There she goes again


You’ll recall that I have a bit of an attachment to Gen Y.  A self-proclaimed avid member of the group itself, I find articles like this one featured today in the WSJ intriguing.  It was adapted from a book written by Ron Alsop, who is apparently important enough to be featured on Purdue’s faculty list.  I would like to offer a few tidbits from the article along with a few polite and respectful rebuttals.

Although members of other generations were considered somewhat spoiled in their youth, millennials feel an unusually strong sense of entitlement. Older adults criticize the high-maintenance rookies for demanding too much too soon.

I wonder what an “unusually strong sense of entitlement” really means.  I have to assume the author simply refers to a desire to find a job where I won’t be living to work, perhaps doing something I may even find personally fulfilling.  Maybe it refers to that pesky Gen Y tendency to shoot high and look for collaboration.  Or perhaps these “older adults” Alsop references are simply cryogenically frozen and resent the “younger adult” knack for mobility.

“They are finding that they have to adjust work around our lives instead of us adjusting our lives around work,” a teenage blogger named Olivia writes on the Web site “What other option do they have?”

I just paid a visit to Xanga, a blog aggregator which sports such culturally relevant blog titles as “What kind of crap offends you?” and “Are you Emo?  Take the quiz!”  Please, Mr. Alsop: if you purport to be an expert on the up and coming uppity generation, at least have the decency to find a reasonable voice that represents our views.  Entitlement may be the name of the game when it comes to stereotyping my cohort, but we’re entitled to be fairly represented in a world-renowned professional journal of esteem (WSJ, why do you forsake me…).

This is really just to break up the text. Thanks for bearing with me.

This is really just to break up the text. Thanks for bearing with me.

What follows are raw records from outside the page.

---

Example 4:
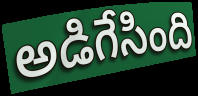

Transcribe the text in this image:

అడిగేసింది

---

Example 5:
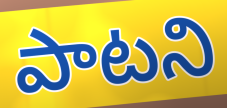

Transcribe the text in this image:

పాటనిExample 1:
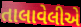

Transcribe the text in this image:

તાલાવેલીએ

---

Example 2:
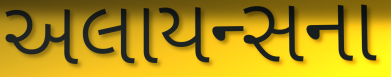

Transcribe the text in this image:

અલાયન્સના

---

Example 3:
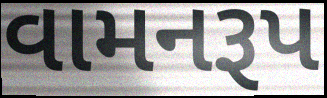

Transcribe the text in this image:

વામનરૂપ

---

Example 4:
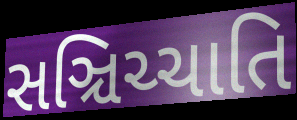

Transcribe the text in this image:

સઞ્ચિચ્ચાતિ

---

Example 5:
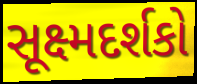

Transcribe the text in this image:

સૂક્ષ્મદર્શકોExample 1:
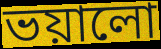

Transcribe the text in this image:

ভয়ালো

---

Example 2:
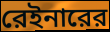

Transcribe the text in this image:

রেইনারের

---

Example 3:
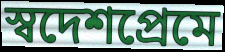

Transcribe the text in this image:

স্বদেশপ্রেমে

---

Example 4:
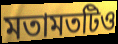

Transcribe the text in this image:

মতামতটিও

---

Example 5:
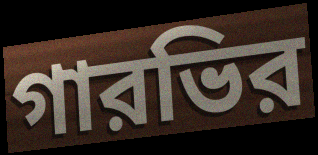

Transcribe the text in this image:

গারভিরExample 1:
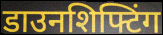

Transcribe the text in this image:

डाउनशिफ्टिंग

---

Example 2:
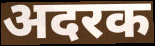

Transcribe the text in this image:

अदरक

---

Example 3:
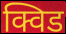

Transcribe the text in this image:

क्विड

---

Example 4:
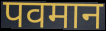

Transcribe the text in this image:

पवमान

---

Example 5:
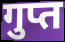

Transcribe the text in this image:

गुप्तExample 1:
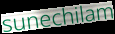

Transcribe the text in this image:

sunechilam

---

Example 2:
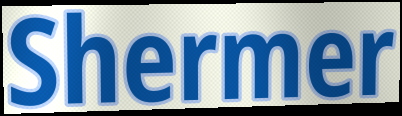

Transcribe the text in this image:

Shermer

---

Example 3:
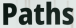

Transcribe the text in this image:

Paths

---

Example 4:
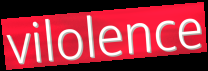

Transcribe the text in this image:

vilolence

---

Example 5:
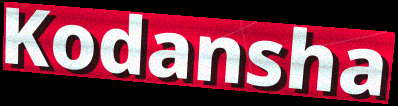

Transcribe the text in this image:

Kodansha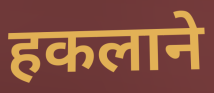
हकलानेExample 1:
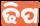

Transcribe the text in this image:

ଢିପ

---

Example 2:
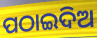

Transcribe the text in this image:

ପଠାଇଦିଅ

Millennials, of course, will have to temper their expectations as they seek employment during this deep economic slump.

Touche, Mr. Alsop.  I don’t have a single college friend who isn’t at this moment a) mildly nervous about a job after graduation b) being absurdly proactive to avoid future unemployment or c) having a crisis of conscience at the lack of jobs currently available.

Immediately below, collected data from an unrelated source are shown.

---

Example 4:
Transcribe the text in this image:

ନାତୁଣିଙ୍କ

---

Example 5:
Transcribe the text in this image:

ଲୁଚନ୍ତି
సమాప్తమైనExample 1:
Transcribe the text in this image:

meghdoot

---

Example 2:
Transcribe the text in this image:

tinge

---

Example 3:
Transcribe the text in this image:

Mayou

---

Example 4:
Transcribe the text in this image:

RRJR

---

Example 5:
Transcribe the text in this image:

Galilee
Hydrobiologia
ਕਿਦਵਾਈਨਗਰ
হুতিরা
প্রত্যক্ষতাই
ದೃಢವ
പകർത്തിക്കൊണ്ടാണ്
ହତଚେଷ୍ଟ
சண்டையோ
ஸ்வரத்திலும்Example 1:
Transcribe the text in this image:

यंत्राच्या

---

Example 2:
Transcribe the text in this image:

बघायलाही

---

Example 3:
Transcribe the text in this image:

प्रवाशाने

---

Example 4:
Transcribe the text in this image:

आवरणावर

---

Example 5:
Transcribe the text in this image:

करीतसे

Millennials also want things spelled out clearly. Many flounder without precise guidelines but thrive in structured situations that provide clearly defined rules and the order that they crave.

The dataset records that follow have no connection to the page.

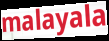
malayalaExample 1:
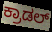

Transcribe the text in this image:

ಕ್ರಾಡಲ್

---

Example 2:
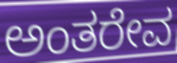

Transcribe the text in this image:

ಅಂತರೇವ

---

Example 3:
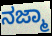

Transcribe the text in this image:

ನಜ್ಮಾ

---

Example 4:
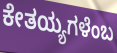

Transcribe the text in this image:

ಕೇತಯ್ಯಗಳೆಂಬ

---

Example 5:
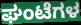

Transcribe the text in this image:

ಘಂಟೆಗಳ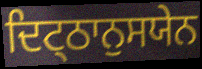
ਦਿਟ੍ਠਾਨੁਸਯੇਨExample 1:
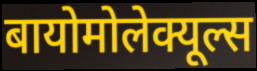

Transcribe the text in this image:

बायोमोलेक्यूल्स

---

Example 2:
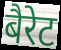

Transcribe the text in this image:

बैरेट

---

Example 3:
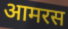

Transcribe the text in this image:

आमरस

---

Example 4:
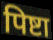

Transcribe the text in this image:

पिष्टा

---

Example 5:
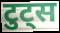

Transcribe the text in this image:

टुट्स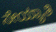
ಸೇಯ್ಯಾತಿ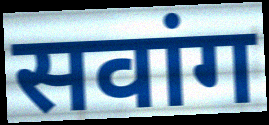
सवांग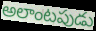
అలాంటపుడు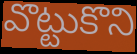
వొట్టుకొని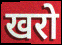
खरो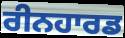
ਰੀਨਹਾਰਡ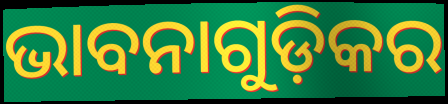
ଭାବନାଗୁଡ଼ିକର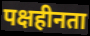
पक्षहीनता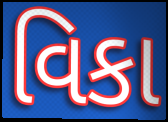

Yeah, well, what with the endless stream of social media at our fingertips, the opinions and datebooks of millions of our peers only a mouse click away, a disillusion with hierarchical work structures, and a general distaste for traditional education methods, I can totally see where it could be surmised that we want to be stuck in a box.

Companies have a vested interest in trying to slow the millennial mobility rate. They not only will need millennials to fill positions left vacant by retiring baby boomers but also will benefit from this generation’s best and brightest, who possess significant strengths in teamwork, technology skills, social networking and multitasking.

Here’s where my eyebrows shot up because I have to admit: Mr. Alsop is right.  The prospect of a business environment where free thought and creative mobility are stifled in favor of feeding the corporate machine is scarier to the core of me than even a lack of reproduction.

But don’t you worry Mr. Alsop – my entitled friends and I will be sure to wait on changing the dynamics of corporate America until you’ve made plenty of royalties on your book.


One Response to “There she goes again”

  1. I came into this not really giving a shit (as usual) about generation relations, but by the end of it I was sort of feeling offense at what this guy was saying and applauding you as a cunning linguist.

    You win this round. But one more mention of Sex and the City and you’re right back in the disapproval slot.